§ **PASSAGE SHOWN**
'''
But, lately, I’ve been trying to shed a dualistic way of thinking. It’s definitely not easy but it’s the direction I’m going.

Dualism, by its very nature, is an “us vs. them” reality. It calls for us to categorize and separate everything in our world, even people. And, honestly, I don’t want to do that to people anymore. I don’t want to try to categorize people and fit them into neat little boxes in my mind. I don’t want to be categorized by others so why would they want to be categorized by me. I know that I am categorized by other people, though, because, by and large, people are dualistic thinkers and they can’t help but put me in a box. But if I can somehow work towards no longer boxing people up in my own mind, then that is what I’m going to do. It’s a work in progress.

And so, on this path, I have decided it is ok to see the mystery of God, Jesus and the Divine, and to appreciate that not only are they the mystery but also the answer to that mystery. And it’s ok if I never have “answers” to my questions. The point is to keep searching and seeking. Because God loves to be sought after just as much as we do. We were made in God’s image, after all.

So I made my little chalkboard drawing, Seek and Find in big bold letters, and I wrote a little caption underneath to sort of explain where I’m at on my journey.

I woke this morning to find a very long comment on my post. An old friend I haven’t seen for years seemed to be in disagreement with some of the things I had said. They disagreed with my use of him/her in reference to God because they believe God prefers to have themself identified with male pronouns. And my friend seemed to take issue with me saying that I was dropping the need for right and wrong, saying, “if we drop the need for right and wrong, morality also becomes murky waters”.

My first thought, after reading all of that, was, “Oh no! I’ve offended my friend. I need to clarify what I meant!” That thought and all the feelings that were tangled up in it lasted about 2 seconds, if that. My next thought was, “No, I don’t.” And I’m still dining on that second thought, hours later.
'''
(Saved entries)
'''
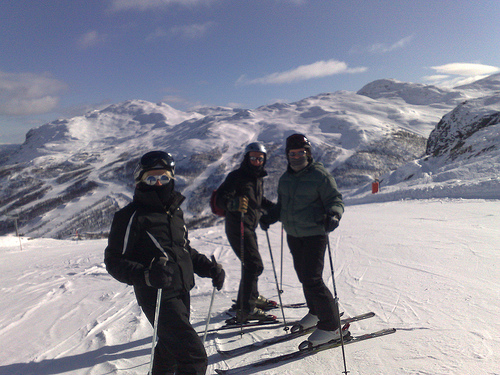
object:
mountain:
[0, 71, 500, 234]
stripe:
[122, 211, 136, 255]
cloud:
[232, 59, 367, 87]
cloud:
[0, 0, 500, 146]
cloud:
[0, 67, 64, 116]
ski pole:
[148, 289, 162, 375]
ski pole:
[203, 286, 217, 345]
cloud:
[58, 31, 104, 47]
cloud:
[77, 0, 218, 51]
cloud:
[423, 63, 500, 90]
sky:
[0, 0, 500, 146]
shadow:
[0, 335, 155, 375]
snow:
[0, 279, 117, 375]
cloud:
[348, 33, 413, 54]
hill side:
[334, 221, 429, 313]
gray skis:
[214, 312, 396, 375]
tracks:
[4, 250, 154, 375]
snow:
[360, 195, 500, 375]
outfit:
[196, 142, 309, 333]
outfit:
[104, 151, 226, 375]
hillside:
[0, 200, 500, 375]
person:
[209, 143, 276, 323]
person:
[259, 133, 344, 346]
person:
[105, 151, 225, 375]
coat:
[104, 182, 212, 306]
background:
[0, 0, 500, 230]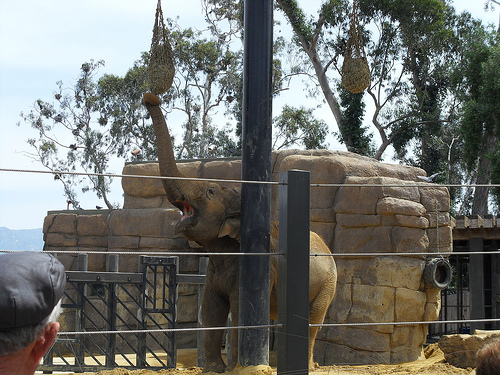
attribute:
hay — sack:
[363, 326, 416, 365]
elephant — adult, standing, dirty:
[128, 97, 327, 362]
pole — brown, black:
[239, 2, 286, 180]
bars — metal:
[70, 279, 181, 366]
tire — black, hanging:
[418, 251, 464, 297]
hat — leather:
[1, 256, 59, 350]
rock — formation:
[325, 300, 430, 366]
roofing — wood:
[193, 145, 239, 168]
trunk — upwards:
[139, 89, 194, 200]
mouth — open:
[173, 201, 199, 225]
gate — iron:
[69, 261, 93, 310]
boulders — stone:
[71, 200, 144, 244]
'''
§ **PROMPT**
Pick up the personal reflection on letting go of dualistic thinking and keep writing from its last sentence onward.

§ **WRITTEN ANSWER**
Mixed into the first thought was worry that my friend was angry, hurt and offended. I don’t believe God has a gender and I don’t believe God cares if we call them he or she or it. When asked by Moses what God’s name was, it replied, “I Am.” I think God is a lot bigger than gender and social construct. God is “I Am”, something outside of name and category. So, in those first 2 seconds, I wondered if I should tell my friend these thoughts. Would my viewpoint ease their obvious discomfort?

I also wasn’t referencing morality when I said I was dropping the need for right and wrong. I simply meant I was dropping the need for me to be right and you to be wrong. I don’t want to leave morality behind. I just want to leave behind my own superiority and start to empathize with people, rather than try to fix them with my own ideas of what is right. So, in those first 2 seconds, I wondered if I should tell my friend what I really meant about right and wrong. Would this help them feel a little better?

But I realized quickly what I was doing. I was assuming my friend was angry, hurt and offended. I was assuming my friend was coming at me from a place of attack. And I realized that I actually didn’t know what my friend was feeling. Maybe they were concerned for me. Maybe they thought what I wrote was an indication that my soul was in danger. After all, I’ve definitely been the person who thought someone’s soul was in danger because of something they posted on social media. If I’m honest, I’m still there more often than I want to be.

And so, I went from feeling attacked and upset to feeling kind of flattered. If my friend was, indeed, simply trying to save my soul, well, I appreciate that. How kind of them! Perhaps, in the eyes of my friend, I am careening down a path that inevitably leads me over a cliff into the abyss of hell. Since they care for me, they are trying to stop me from going to hell. And believe it or not, I don’t find that offensive. I think it’s kind of sweet.

I do not believe my soul is in any danger. I’m not worried that God is offended by what I said on instagram. So, why should I take offense at what my friend said to me? They were simply trying to help.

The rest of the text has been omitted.